- Document extract:
Security foundations
- In transit: TLS 1.2+ for signaling/APIs, SRTP/DTLS-SRTP for media
- At rest: AES-256 with cloud KMS/HSM, per-tenant keys, periodic rotation
- Network: private networking (VPC/PrivateLink), IP allowlists, mTLS to back-end services
- Access: SSO/MFA, least-privilege RBAC/ABAC, just-in-time access, audited exports
- Environment isolation: no production data in non-prod; use synthetic data for testing
Payment information (PCI DSS)
- Scope reduction
- DTMF masking/tone suppression to collect card data; pause/resume recording
- Optional web handoff to a hosted payment page; keep PAN/CVV out of voice pipeline
- Tokenization
- Replace PAN with tokens from a PCI-certified gateway; store only tokens and last 4 digits
- No-go list
- Never send PAN/CVV to LLMs, transcripts, analytics, or support tickets
- Never store CVV post-authorization
- Evidence
- Annual assessments (SAQ/DSS), quarterly scans, segmented network, least-privilege access
- Receipt storage without PAN; encryption and strict retention
Health data (HIPAA and GDPR Art. 9)
- Contracting
- Business Associate Agreements with all PHI-handling vendors
- Minimum necessary and segregation
- Separate PHI stores; deny default access for non-care teams
- De-identification
- Remove HIPAA Safe Harbor identifiers for analytics; use limited data sets with DUAs where needed
- Model handling
- Do not train models on PHI; prefer VPC/on-prem inference or PHI-isolated providers
- Logging and retention
- Redact PHI from transcripts/logs before analytics; short TTL caches; policy-driven retention
- Patient rights
- Support access/amendment where applicable; secure portals for disclosures
Government IDs and KYC
- Capture via OTP, document verification services, or masked DTMF
- Hash or tokenize identifiers; never send raw values to general-purpose LLMs
- Retain only as long as required by KYC/AML laws; encrypt at rest; monitor access
Redaction and masking
- Real time
- Detect and mask numbers that look like PAN/SSN; tone-mask in audio; pause recording during sensitive steps
- Post processing
- Auto-redact PII/PHI in transcripts before storage, indexing, or analytics
- Structured capture
- Use validators and class-based grammars to reduce miscapture; confirm critical fields back to the user without repeating full sensitive values
Model and vendor data handling
- Default to data isolation; opt out of provider training on your data
- Region pinning and data residency; Standard Contractual Clauses or Data Privacy Framework for cross-border transfers
- Limit prompts to non-sensitive context; prefer retrieval from secure KBs and deterministic APIs
- Prefer private/VPC inference for regulated workloads; monitor for prompt injection attempts and block tool misuse
Purpose limitation and lawful basis
- Payments: legitimate interest/contract necessity; store consent for recurring charges
- Health: explicit consent or applicable legal basis; disclose processing purposes clearly
- Recording: comply with one/all-party consent rules; play correct disclosures by locale; log consent outcome
Retention, residency, and deletion
- Configurable retention by data type (audio, transcripts, tokens, PHI)

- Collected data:
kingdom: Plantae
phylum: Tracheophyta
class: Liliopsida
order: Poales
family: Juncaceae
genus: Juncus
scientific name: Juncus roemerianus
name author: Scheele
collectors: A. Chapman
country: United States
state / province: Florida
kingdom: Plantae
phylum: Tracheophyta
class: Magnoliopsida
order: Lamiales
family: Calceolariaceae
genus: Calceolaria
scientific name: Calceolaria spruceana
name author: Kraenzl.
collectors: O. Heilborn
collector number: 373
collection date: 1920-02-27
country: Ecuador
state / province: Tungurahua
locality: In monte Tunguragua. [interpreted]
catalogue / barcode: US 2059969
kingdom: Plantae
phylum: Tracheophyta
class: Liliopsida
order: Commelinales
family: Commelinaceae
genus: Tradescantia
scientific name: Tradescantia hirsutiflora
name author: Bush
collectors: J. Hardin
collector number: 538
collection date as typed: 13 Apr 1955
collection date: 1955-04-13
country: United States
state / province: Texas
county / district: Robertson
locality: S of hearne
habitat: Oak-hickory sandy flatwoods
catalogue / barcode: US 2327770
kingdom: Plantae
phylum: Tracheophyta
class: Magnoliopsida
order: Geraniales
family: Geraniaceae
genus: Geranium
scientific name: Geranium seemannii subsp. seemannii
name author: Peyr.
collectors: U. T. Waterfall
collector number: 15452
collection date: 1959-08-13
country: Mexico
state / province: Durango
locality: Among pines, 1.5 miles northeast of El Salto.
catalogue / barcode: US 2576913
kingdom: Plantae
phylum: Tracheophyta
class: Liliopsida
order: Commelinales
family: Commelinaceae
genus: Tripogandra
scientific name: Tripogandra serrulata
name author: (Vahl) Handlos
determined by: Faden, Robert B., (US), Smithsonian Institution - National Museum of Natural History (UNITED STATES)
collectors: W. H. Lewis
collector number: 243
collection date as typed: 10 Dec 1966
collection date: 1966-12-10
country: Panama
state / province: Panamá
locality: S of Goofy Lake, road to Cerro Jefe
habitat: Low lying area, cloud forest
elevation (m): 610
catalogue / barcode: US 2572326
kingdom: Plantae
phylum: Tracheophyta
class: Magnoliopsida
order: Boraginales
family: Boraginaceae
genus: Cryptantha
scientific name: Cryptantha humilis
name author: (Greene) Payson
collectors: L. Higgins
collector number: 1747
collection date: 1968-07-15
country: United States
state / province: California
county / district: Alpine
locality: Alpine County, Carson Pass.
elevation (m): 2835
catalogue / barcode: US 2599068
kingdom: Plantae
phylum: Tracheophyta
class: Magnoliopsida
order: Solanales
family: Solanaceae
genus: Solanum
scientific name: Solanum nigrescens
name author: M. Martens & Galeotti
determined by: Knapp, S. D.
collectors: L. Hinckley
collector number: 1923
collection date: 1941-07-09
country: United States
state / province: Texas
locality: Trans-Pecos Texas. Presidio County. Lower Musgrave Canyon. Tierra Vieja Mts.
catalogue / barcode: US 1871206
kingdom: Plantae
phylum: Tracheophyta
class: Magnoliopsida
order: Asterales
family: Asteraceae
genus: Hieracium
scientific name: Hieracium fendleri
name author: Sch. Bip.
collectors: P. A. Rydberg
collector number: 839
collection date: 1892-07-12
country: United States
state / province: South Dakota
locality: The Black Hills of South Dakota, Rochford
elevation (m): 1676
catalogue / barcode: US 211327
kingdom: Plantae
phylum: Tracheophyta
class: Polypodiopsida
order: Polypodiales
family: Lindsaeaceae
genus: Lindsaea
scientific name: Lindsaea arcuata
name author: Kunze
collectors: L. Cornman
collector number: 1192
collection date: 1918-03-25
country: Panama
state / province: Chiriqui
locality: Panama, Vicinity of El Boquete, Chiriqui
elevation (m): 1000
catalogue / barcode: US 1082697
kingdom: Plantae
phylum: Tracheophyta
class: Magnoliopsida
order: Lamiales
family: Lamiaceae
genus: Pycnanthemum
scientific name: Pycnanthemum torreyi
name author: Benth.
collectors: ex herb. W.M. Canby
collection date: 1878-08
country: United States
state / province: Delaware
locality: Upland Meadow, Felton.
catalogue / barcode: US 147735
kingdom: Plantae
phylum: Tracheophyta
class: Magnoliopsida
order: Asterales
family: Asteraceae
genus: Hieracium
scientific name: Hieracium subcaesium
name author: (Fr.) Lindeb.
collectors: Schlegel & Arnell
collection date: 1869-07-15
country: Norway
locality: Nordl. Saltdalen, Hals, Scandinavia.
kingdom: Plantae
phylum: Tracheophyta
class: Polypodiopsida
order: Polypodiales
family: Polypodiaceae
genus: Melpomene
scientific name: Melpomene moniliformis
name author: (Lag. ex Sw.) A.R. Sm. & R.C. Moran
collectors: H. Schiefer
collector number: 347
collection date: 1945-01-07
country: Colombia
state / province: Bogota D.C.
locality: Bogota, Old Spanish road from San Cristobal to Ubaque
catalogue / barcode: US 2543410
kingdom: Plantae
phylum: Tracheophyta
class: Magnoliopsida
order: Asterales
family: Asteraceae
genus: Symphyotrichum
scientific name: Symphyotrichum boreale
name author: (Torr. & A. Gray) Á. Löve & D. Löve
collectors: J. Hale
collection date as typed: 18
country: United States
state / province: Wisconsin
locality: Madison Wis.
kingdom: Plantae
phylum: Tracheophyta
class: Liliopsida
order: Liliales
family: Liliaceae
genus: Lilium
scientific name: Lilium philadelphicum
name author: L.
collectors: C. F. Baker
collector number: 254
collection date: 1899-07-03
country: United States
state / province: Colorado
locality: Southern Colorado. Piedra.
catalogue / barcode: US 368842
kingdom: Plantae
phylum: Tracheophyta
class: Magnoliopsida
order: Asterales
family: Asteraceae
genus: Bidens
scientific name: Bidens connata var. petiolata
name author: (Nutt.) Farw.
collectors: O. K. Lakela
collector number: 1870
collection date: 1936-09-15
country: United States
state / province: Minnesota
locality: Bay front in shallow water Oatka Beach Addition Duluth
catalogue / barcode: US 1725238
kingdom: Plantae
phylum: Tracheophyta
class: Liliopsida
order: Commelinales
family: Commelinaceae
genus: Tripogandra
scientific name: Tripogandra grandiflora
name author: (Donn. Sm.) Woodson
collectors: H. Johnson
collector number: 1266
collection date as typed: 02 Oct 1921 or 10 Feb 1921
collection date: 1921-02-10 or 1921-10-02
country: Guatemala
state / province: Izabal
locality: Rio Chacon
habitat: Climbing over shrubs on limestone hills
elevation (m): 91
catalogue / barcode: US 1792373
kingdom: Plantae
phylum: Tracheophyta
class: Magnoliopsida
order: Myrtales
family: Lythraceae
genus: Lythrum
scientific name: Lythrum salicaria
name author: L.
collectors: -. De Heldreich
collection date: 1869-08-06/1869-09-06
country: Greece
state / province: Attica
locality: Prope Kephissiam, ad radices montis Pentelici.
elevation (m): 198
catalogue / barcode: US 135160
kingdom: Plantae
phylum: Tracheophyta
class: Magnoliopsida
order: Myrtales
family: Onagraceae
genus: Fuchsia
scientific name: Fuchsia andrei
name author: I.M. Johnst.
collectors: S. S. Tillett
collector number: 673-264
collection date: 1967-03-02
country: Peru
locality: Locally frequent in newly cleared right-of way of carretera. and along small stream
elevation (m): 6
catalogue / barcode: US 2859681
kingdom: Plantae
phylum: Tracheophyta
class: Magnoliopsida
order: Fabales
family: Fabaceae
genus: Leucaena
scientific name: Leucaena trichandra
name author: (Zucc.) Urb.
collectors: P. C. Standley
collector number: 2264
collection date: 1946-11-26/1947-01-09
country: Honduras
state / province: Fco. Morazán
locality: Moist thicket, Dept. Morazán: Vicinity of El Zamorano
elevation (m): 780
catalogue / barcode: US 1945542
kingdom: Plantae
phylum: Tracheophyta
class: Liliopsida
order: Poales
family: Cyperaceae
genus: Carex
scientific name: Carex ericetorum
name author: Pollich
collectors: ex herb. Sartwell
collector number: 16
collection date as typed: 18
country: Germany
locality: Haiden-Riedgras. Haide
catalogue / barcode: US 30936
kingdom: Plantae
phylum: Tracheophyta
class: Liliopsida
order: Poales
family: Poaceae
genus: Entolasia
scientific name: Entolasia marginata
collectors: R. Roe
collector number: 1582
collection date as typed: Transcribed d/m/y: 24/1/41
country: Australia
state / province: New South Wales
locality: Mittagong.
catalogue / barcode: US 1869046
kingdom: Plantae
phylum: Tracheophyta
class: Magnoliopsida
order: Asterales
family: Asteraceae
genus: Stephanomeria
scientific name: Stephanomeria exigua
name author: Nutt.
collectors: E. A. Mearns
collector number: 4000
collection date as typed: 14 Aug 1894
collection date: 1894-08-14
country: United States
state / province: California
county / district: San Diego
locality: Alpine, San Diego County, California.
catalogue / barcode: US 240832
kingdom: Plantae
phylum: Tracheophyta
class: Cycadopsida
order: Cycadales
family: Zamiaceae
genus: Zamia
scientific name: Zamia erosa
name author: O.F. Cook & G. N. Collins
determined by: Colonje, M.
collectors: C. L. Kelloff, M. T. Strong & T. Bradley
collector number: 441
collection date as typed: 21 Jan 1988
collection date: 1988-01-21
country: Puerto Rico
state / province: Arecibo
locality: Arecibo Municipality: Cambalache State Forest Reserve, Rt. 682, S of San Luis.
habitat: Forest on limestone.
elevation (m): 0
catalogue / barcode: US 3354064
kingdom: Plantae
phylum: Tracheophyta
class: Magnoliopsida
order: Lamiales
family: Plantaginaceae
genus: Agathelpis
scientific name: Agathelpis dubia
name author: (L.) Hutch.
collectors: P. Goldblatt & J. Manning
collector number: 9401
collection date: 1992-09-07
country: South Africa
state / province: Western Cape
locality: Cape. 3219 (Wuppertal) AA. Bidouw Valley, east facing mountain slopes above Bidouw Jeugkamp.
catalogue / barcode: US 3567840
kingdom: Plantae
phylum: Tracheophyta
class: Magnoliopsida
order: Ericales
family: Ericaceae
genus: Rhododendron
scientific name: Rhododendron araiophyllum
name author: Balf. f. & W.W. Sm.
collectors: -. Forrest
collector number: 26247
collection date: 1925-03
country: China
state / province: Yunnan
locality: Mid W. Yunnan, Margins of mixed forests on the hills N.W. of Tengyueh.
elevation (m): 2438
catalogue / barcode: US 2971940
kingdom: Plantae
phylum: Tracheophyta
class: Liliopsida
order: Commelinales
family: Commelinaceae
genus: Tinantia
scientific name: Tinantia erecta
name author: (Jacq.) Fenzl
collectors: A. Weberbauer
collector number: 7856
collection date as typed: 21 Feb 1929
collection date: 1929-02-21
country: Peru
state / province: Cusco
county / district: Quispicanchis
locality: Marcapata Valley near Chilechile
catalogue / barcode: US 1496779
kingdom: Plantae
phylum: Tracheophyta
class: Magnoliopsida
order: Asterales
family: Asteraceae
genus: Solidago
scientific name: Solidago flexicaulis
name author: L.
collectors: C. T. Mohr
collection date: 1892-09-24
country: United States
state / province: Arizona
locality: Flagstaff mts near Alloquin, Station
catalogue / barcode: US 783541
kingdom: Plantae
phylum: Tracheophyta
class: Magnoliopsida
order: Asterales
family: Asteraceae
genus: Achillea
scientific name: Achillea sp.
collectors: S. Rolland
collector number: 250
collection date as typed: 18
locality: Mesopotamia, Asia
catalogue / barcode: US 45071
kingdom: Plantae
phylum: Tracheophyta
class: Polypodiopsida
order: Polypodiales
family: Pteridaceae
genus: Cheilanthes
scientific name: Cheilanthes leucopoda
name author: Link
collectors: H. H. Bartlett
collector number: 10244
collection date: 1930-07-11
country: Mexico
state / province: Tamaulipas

- Task A: Decide whether each statement agrees with the security guidelines above, answering yes or no and quoting the words from the guidelines that settle it: (i) CVV may be kept after authorization as long as it is encrypted; (ii) models should not be trained on PHI; (iii) testing in non-production environments should use production data.
- Task B: Summarize the security guidelines in two sentences.

- Exercise answer A:
(i) No: "Never store CVV post-authorization"
(ii) Yes: "Do not train models on PHI"
(iii) No: "no production data in non-prod; use synthetic data for testing"

- Exercise answer B: The guidelines lay out security foundations such as encryption in transit and at rest, private networking, strict access controls, and environment isolation. They then set handling rules for payment, health, and government ID data, including tokenization and keeping sensitive values out of LLMs, and they cover redaction and masking, model and vendor data handling, lawful basis for processing, and retention by data type.